OBJECTIVE: Recast every line of the items below as a Markdown table with two columns, Row and Line, numbering the rows and omitting blank lines. Leave the pictures out of the table.

WORKING DATA:
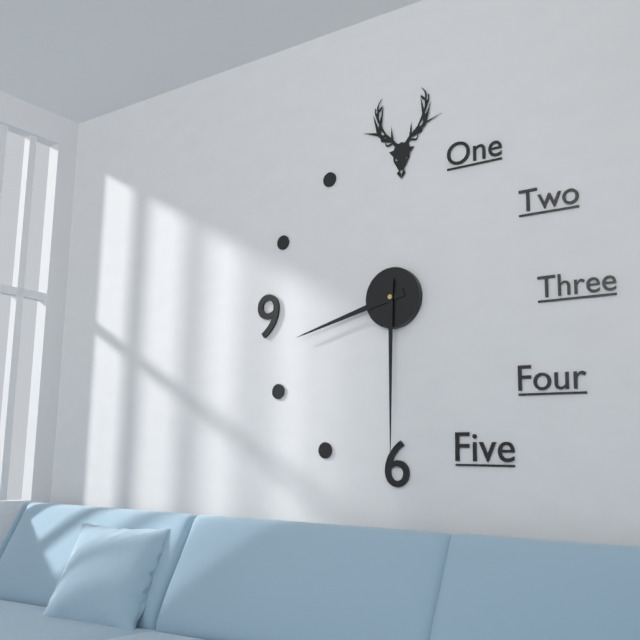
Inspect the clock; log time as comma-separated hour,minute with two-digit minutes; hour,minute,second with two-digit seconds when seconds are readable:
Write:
8,30
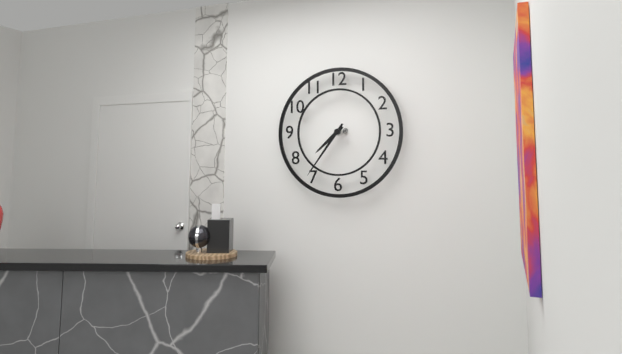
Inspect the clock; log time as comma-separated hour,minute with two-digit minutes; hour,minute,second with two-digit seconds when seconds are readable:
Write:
7,36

REPLY:
| Row | Line |
|---|---|
| 1 | Inspect the clock; log time as comma-separated hour,minute with two-digit minutes; hour,minute,second with two-digit seconds when seconds are readable: |
| 2 | Write: |
| 3 | 8,30 |
| 4 | Inspect the clock; log time as comma-separated hour,minute with two-digit minutes; hour,minute,second with two-digit seconds when seconds are readable: |
| 5 | Write: |
| 6 | 7,36 |